# Hello!



## Venom (Aug 25, 2008)

Hi everyone! My name is Venom, and I'm excited to be here!

I'm an avid fantasy writer, though I do other genres sometimes as well. I recently finished the rough draft of a story I would like to get published, and am currently doing the daunting task of revision on it.

I can't wait to met you guys!! :grin:


----------



## kaseyisrad (Aug 25, 2008)

Welcome Venom!


----------



## KangTheMad (Aug 25, 2008)

I think I have seen you around here before....maybe a different personbut still.....Venom is familiar


----------



## Venom (Aug 25, 2008)

Thanks!


----------



## Venom (Aug 25, 2008)

Nah, I'm totally new here. Just found the site a few days ago, actually. =)


----------



## Tiamat (Aug 25, 2008)

Welcome Venom.  I like your sig.    Glad to have you here with us and good luck with editing your story.


----------



## Otto Ray Sing (Aug 25, 2008)

Welcome and enjoy yourself.


----------



## Venom (Aug 25, 2008)

Tiamat10 said:


> Welcome Venom.  I like your sig.    Glad to have you here with us and good luck with editing your story.


Thank you! You're very kind! =)


----------



## Venom (Aug 25, 2008)

Otto Ray Sing said:


> Welcome and enjoy yourself.


Thanks! I like it here already!


----------



## Lexy (Aug 25, 2008)

Hi Venom, welcome!
I'm new here too. It seems we've both stumbled across a very cool place. I look forward to reading your work, fantasy is my favorite!


----------



## Lumaris (Aug 25, 2008)

Welcome ^___^


----------



## KangTheMad (Aug 25, 2008)

Ok, I am having a serious case of Deja Vu right now....wait...Tribal Wars forums???


----------



## GooGooMuck (Aug 25, 2008)

Welcome, Venom!

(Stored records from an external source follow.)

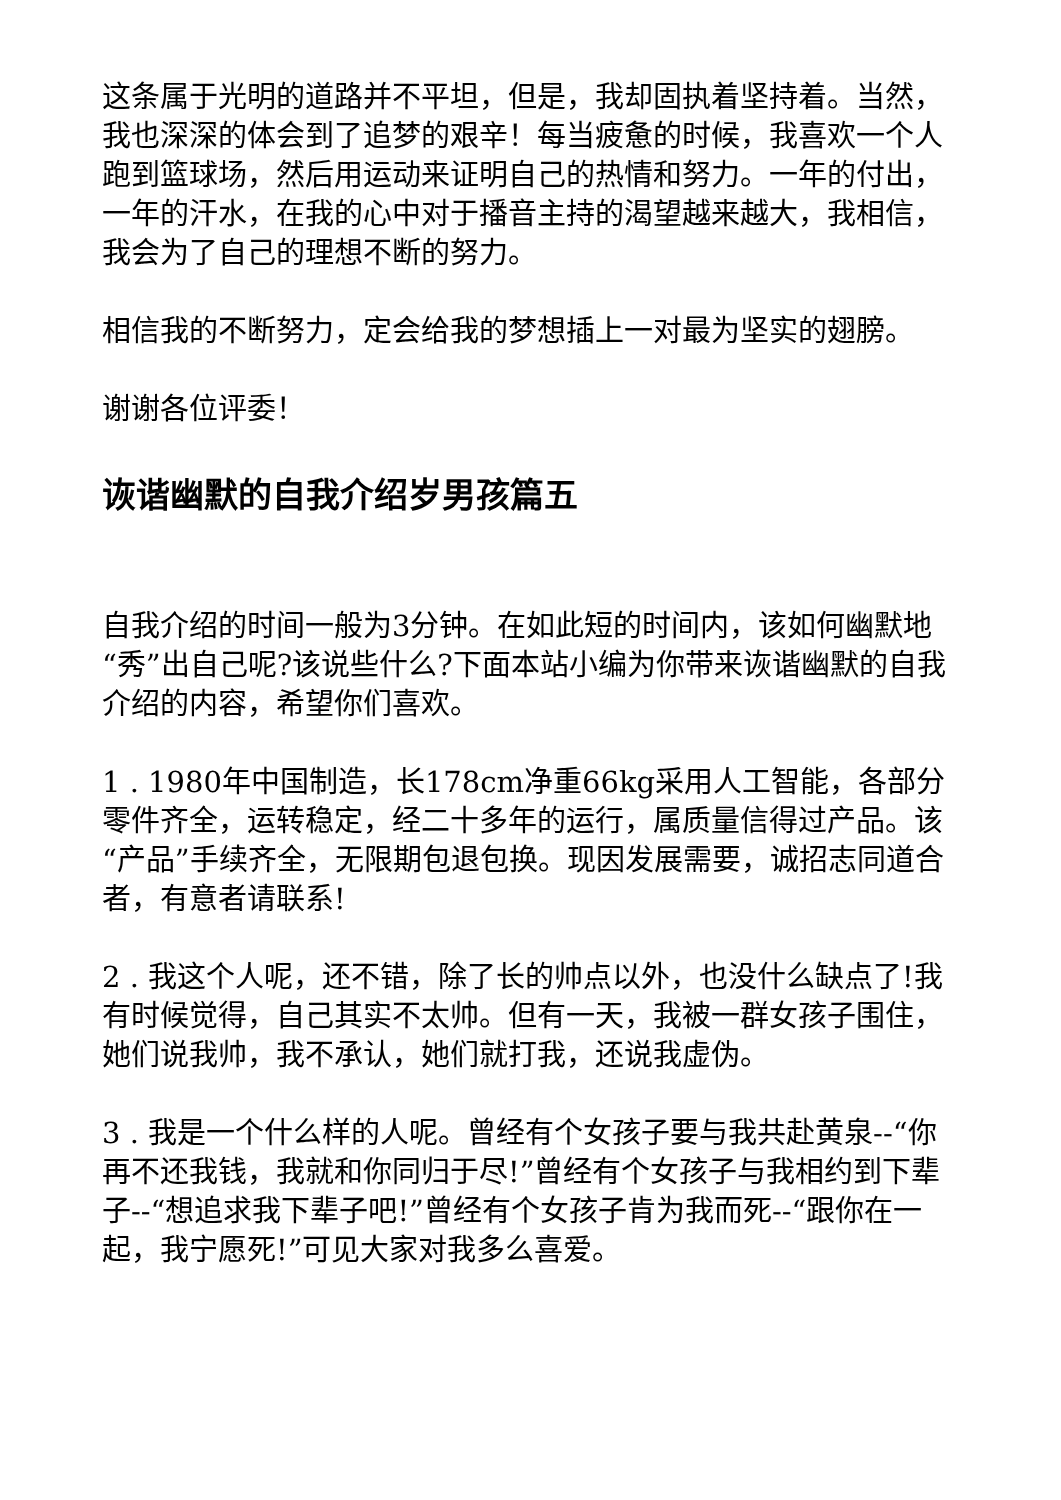这条属于光明的道路并不平坦，但是，我却固执着坚持着。当然，我也深深的体会到了追梦的艰辛！每当疲惫的时候，我喜欢一个人跑到篮球场，然后用运动来证明自己的热情和努力。一年的付出，一年的汗水，在我的心中对于播音主持的渴望越来越大，我相信，我会为了自己的理想不断的努力。
相信我的不断努力，定会给我的梦想插上一对最为坚实的翅膀。
谢谢各位评委！
诙谐幽默的自我介绍岁男孩篇五
自我介绍的时间一般为3分钟。在如此短的时间内，该如何幽默地“秀”出自己呢?该说些什么?下面本站小编为你带来诙谐幽默的自我介绍的内容，希望你们喜欢。
1 . 1980年中国制造，长178cm净重66kg采用人工智能，各部分零件齐全，运转稳定，经二十多年的运行，属质量信得过产品。该“产品”手续齐全，无限期包退包换。现因发展需要，诚招志同道合者，有意者请联系!
2 . 我这个人呢，还不错，除了长的帅点以外，也没什么缺点了!我有时候觉得，自己其实不太帅。但有一天，我被一群女孩子围住，她们说我帅，我不承认，她们就打我，还说我虚伪。
3 . 我是一个什么样的人呢。曾经有个女孩子要与我共赴黄泉--“你再不还我钱，我就和你同归于尽!”曾经有个女孩子与我相约到下辈子--“想追求我下辈子吧!”曾经有个女孩子肯为我而死--“跟你在一起，我宁愿死!”可见大家对我多么喜爱。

Good look with your story.


----------



## Venom (Aug 25, 2008)

Lexy said:


> Hi Venom, welcome!
> I'm new here too. It seems we've both stumbled across a very cool place. I look forward to reading your work, fantasy is my favorite!


Yes, a fellow newbie! I'll make sure to put stuff up... as soon as I figure out this site! =P


----------



## Venom (Aug 25, 2008)

KangTheMad said:


> Ok, I am having a serious case of Deja Vu right now....wait...Tribal Wars forums???


Nope. I'm only on DeviantArt and Writing.com aside from here. Sorry!


----------



## Venom (Aug 25, 2008)

Lumaris said:


> Welcome ^___^


Thanks!


----------



## Venom (Aug 25, 2008)

GooGooMuck said:


> Welcome, Venom! Good look with your story.


Thank you very much!!


----------



## Nickie (Aug 26, 2008)

Welcome to the forum, Venom.


Nickie


----------



## KangTheMad (Aug 26, 2008)

Cool, one of the Masters deigns herself to greet newbies!


----------



## Shinn (Aug 26, 2008)

Hi there and welcome


----------



## Sam (Aug 26, 2008)

Welcome to the forum, Venom.


----------



## moderan (Aug 28, 2008)

Greetings.


----------